▸ RECORDS SUPPLIED
⁂
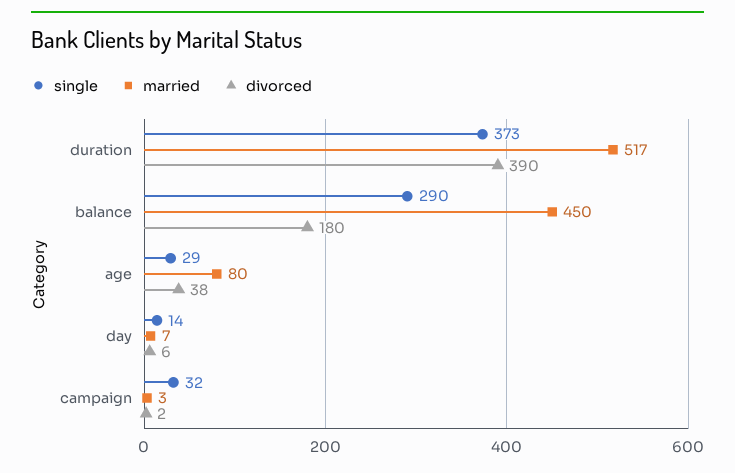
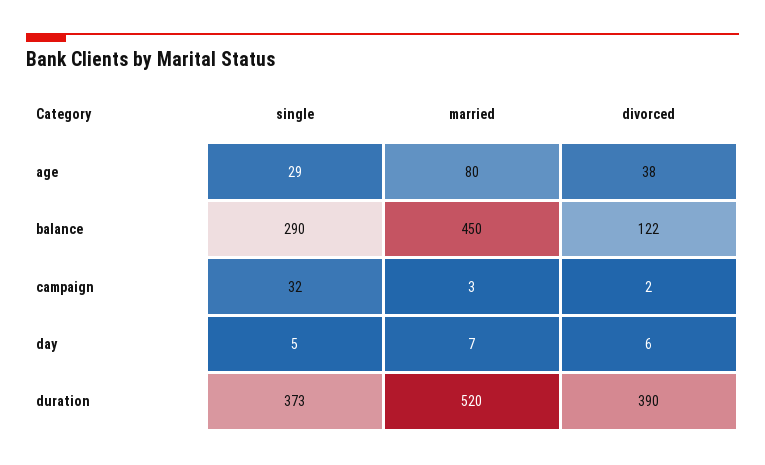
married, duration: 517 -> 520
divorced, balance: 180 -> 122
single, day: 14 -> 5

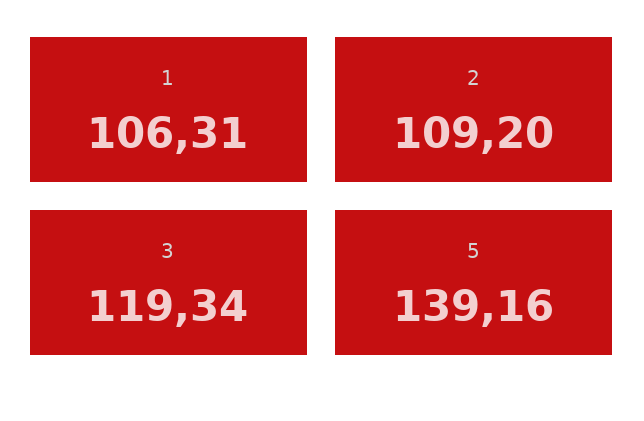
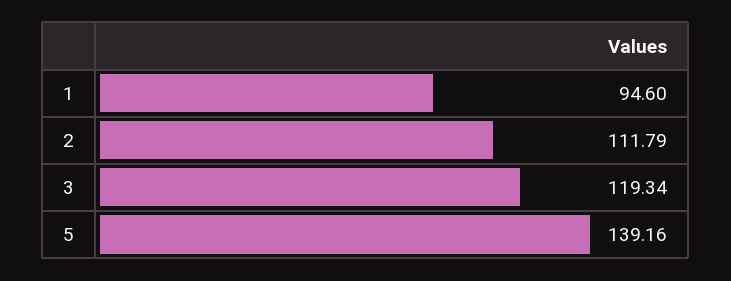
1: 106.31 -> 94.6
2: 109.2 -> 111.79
⁂
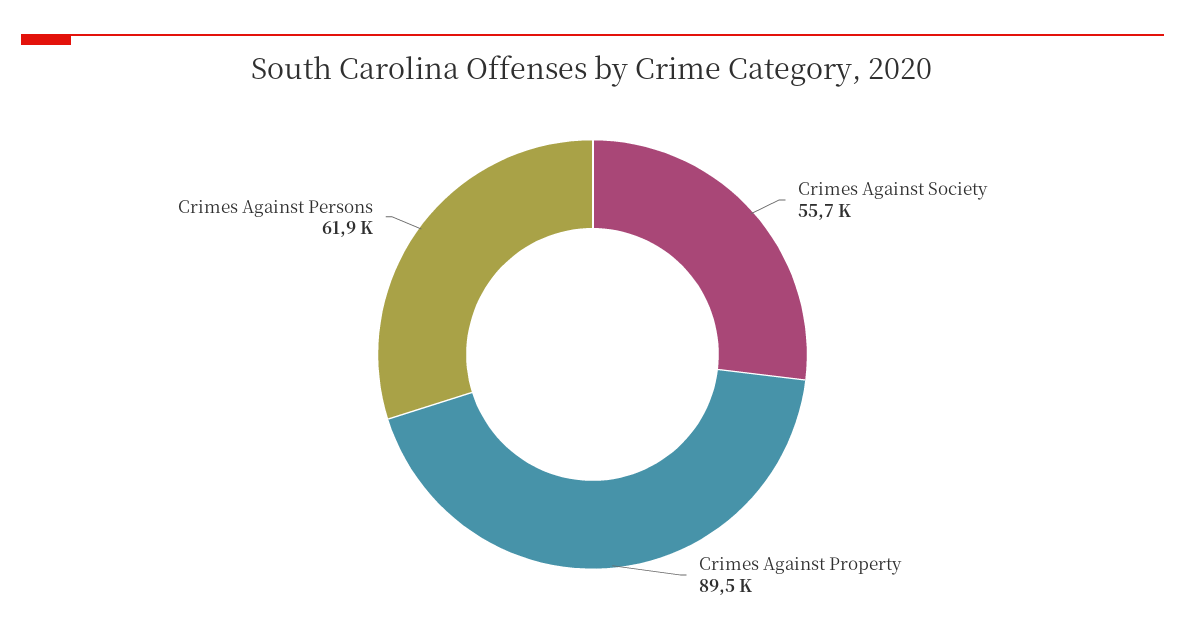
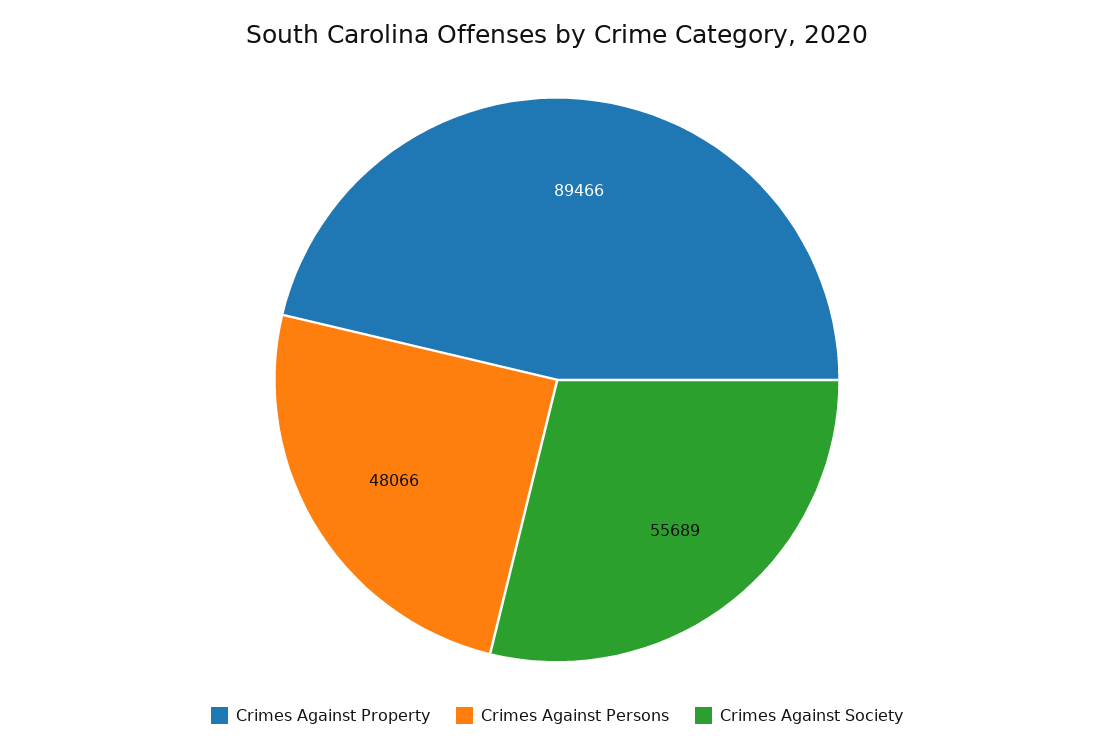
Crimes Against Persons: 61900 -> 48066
⁂
Print exactly the lines above that run from the one with "married, duration: 517 -> 520" to the one with "2: 109.2 -> 111.79", both included. No pictures.

married, duration: 517 -> 520
divorced, balance: 180 -> 122
single, day: 14 -> 5

1: 106.31 -> 94.6
2: 109.2 -> 111.79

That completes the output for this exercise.